REQUIRED WORK
Copy every line of the records below character for character, with the same line breaks, spacing and punctuation.

Data excerpts
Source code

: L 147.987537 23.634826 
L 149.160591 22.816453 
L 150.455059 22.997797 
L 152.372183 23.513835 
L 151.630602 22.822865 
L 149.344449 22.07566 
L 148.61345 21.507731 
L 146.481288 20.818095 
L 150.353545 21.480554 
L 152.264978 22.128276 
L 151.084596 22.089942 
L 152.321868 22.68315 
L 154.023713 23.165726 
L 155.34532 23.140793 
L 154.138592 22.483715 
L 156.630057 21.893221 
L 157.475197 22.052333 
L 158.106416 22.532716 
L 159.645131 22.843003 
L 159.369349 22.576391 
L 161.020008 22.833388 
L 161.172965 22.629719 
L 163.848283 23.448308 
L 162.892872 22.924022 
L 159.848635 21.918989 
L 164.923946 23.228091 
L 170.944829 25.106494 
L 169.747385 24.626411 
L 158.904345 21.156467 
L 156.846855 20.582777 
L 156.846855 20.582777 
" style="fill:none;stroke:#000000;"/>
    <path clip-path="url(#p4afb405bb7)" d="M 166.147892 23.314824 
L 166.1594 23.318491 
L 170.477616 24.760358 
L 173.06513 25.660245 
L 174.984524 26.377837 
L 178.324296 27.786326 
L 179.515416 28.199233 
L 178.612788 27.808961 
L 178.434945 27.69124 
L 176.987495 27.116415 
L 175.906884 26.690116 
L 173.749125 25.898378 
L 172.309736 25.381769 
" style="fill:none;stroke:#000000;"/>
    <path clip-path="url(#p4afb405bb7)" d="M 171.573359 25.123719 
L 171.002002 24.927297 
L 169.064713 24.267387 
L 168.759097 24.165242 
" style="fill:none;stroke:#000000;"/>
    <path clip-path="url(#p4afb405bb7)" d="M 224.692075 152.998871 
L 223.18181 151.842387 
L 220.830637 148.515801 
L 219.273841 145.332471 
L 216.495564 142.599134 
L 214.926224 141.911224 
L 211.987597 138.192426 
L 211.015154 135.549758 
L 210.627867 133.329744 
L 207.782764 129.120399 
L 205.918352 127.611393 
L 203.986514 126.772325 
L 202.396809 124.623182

RESULT FOR THIS TASK
Source code

: L 147.987537 23.634826 
L 149.160591 22.816453 
L 150.455059 22.997797 
L 152.372183 23.513835 
L 151.630602 22.822865 
L 149.344449 22.07566 
L 148.61345 21.507731 
L 146.481288 20.818095 
L 150.353545 21.480554 
L 152.264978 22.128276 
L 151.084596 22.089942 
L 152.321868 22.68315 
L 154.023713 23.165726 
L 155.34532 23.140793 
L 154.138592 22.483715 
L 156.630057 21.893221 
L 157.475197 22.052333 
L 158.106416 22.532716 
L 159.645131 22.843003 
L 159.369349 22.576391 
L 161.020008 22.833388 
L 161.172965 22.629719 
L 163.848283 23.448308 
L 162.892872 22.924022 
L 159.848635 21.918989 
L 164.923946 23.228091 
L 170.944829 25.106494 
L 169.747385 24.626411 
L 158.904345 21.156467 
L 156.846855 20.582777 
L 156.846855 20.582777 
" style="fill:none;stroke:#000000;"/>
    <path clip-path="url(#p4afb405bb7)" d="M 166.147892 23.314824 
L 166.1594 23.318491 
L 170.477616 24.760358 
L 173.06513 25.660245 
L 174.984524 26.377837 
L 178.324296 27.786326 
L 179.515416 28.199233 
L 178.612788 27.808961 
L 178.434945 27.69124 
L 176.987495 27.116415 
L 175.906884 26.690116 
L 173.749125 25.898378 
L 172.309736 25.381769 
" style="fill:none;stroke:#000000;"/>
    <path clip-path="url(#p4afb405bb7)" d="M 171.573359 25.123719 
L 171.002002 24.927297 
L 169.064713 24.267387 
L 168.759097 24.165242 
" style="fill:none;stroke:#000000;"/>
    <path clip-path="url(#p4afb405bb7)" d="M 224.692075 152.998871 
L 223.18181 151.842387 
L 220.830637 148.515801 
L 219.273841 145.332471 
L 216.495564 142.599134 
L 214.926224 141.911224 
L 211.987597 138.192426 
L 211.015154 135.549758 
L 210.627867 133.329744 
L 207.782764 129.120399 
L 205.918352 127.611393 
L 203.986514 126.772325 
L 202.396809 124.623182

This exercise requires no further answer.